Tactics for backhand and forehand drivers against the push

Ask the coachCategory: Tactics & match-playTactics for backhand and forehand drivers against the push
Leon asked 9 months ago

It was an impressive training drill video watching Craig Bryant open up with forehand topspin against the push.

However, many older players like myself, are either not good at topspin or don’t like using it in our matches.

Therefore, when it’s a pushing rally in a match situation, what general tactics can a good forehand and a good backhand driver use to create a point whereby one can end up using a forehand or backhand drive to help win the point, from that pushing rally? These type of players want an alternative tactic to do evil attacking pushes to beat a pusher, that doesn’t involve topspin.

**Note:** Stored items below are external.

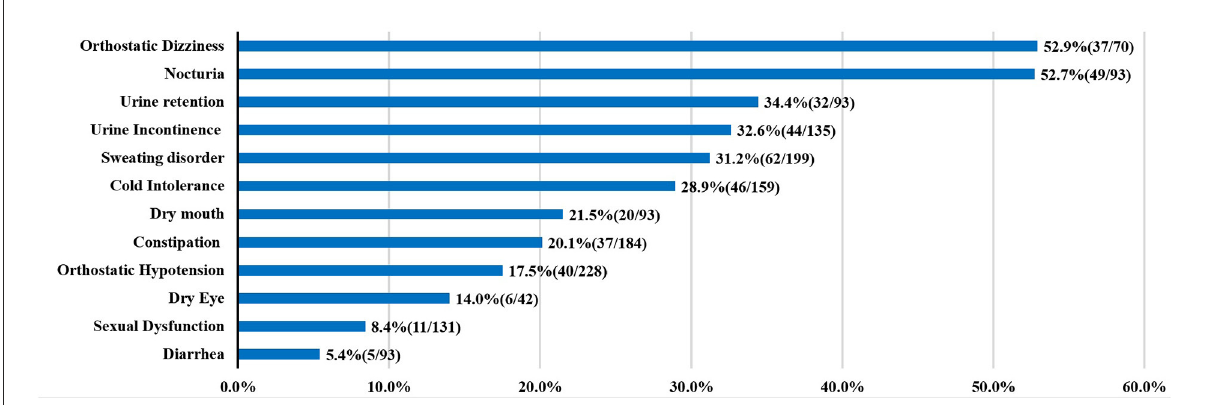
FIGURE2 Autonomic dysfunctions of SCA3. For each clinical manifestation of autonomic dysfunction, the proportion of patients is indicated.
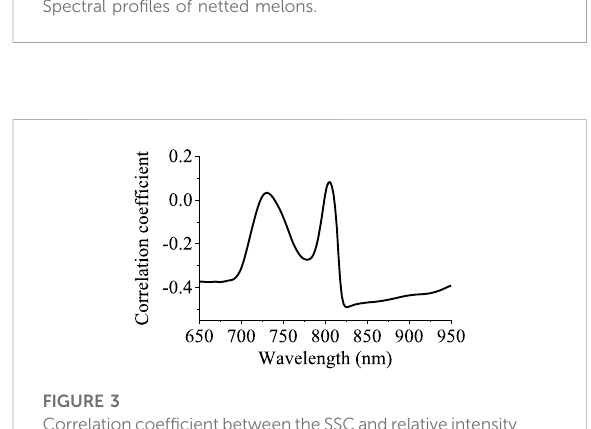
Correlationcoef fi cientbetweentheSSCandrelativeintensity of the hyperspectra of netted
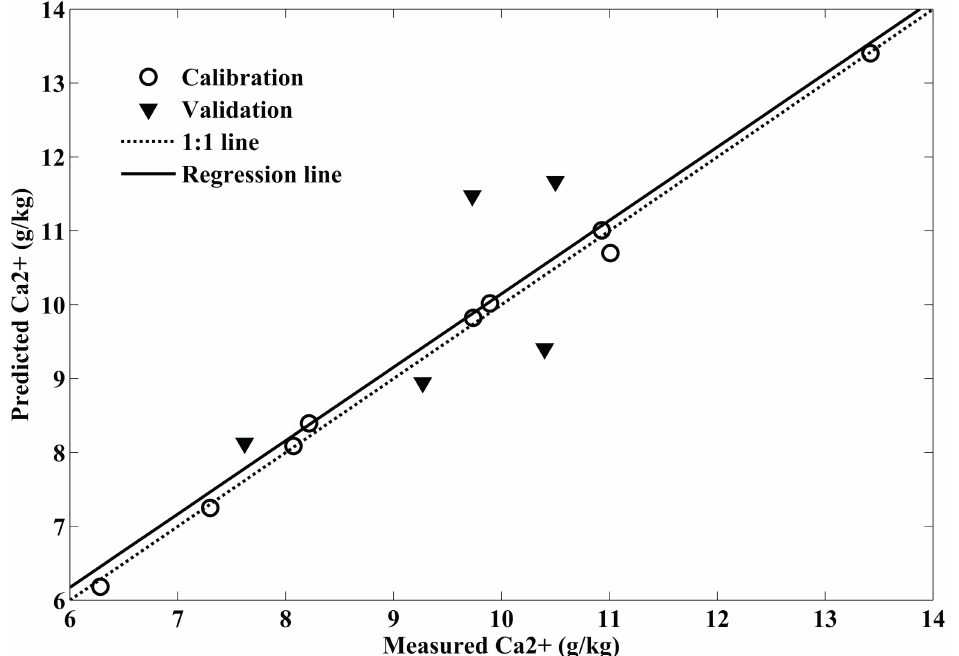
Figure 4. Estimation of Ca 2+ abundance through application of PLS to Hyperion image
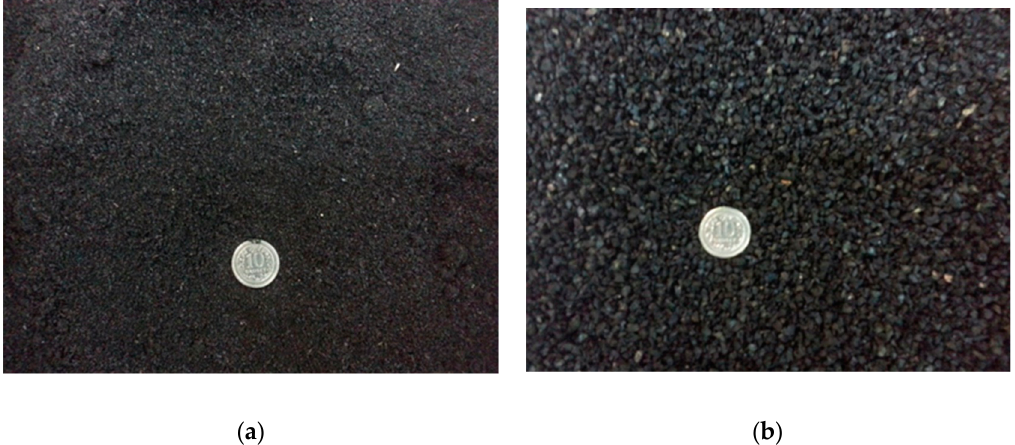
Figure 1. Rubber waste: ( a ) powder (P) 0–1 mm, ( b ) granulate (G) 1–5 mm. Table 2. Physical properties of the red clay (siCl/CH), powder (P) and granulate (G), based on the grain-size distribution curves [16,43].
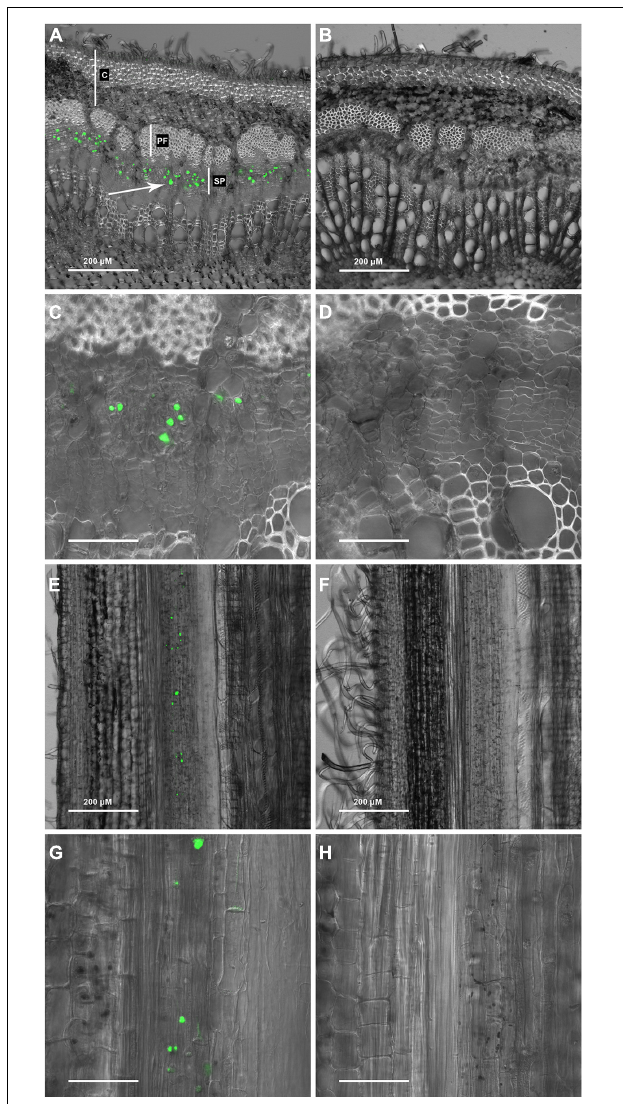
FIGURE 1 | OGA 488 labeling of P-proteins (arrows) in P. tremula × P. alba (717) transverse stem sections. (A) 717 stem transverse section labeled with OGA 488 C, cortex; PF, phloem fibers; SP, secondary phloem. (B) 717 stem transverse section with no probe (control). (C) 717 stem transverse section labeled with OGA 488 . (D) 717 stem transverse section with no probe (control). (E) 717 stem longitudinal section labeled with OGA 488 . (F) 717 stem longitudinal section with no probe (control). (G) 717 stem longitudinal section labeled with OGA 488 . (H) 717 stem longitudinal section with no probe (control). Scale bars: (C,D,G,H) = 50 µ m.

Also, is there any chance of a video training drill being made from a pushing rally to eventually being able to use a forehand or backhand drive?

1 Answers
Tom Lodziak Staff answered 9 months ago

You will always be more limited in your attacking options if you cannot topspin. If your opponent keeps pushing low and with decent backspin, then you won’t have many (or any) opportunities to use your drives.
You can try picking off any looser pushes – those ones which pop up a little, with only light backspin – but really, you’ll get stuck playing pushing rallies most of the time. Against this sort of opponent, you might want to serve topspin more often, to make it hard for him/her to keep pushing low and increasing the chances you can use your drive shots.
But ultimately, you will benefit hugely from learning to topspin a backspin ball. Then it doesn’t matter how often your opponent pushes – and how heavy the backspin – you will always have an attacking option. And your age is no obstacle here. I have taught players in their 60s, 70s and 80s how to do forehand and backhand topspins. It’s possible to do at any age. This would be a much better use of your time, instead of doing a drill where your try to push, then drive.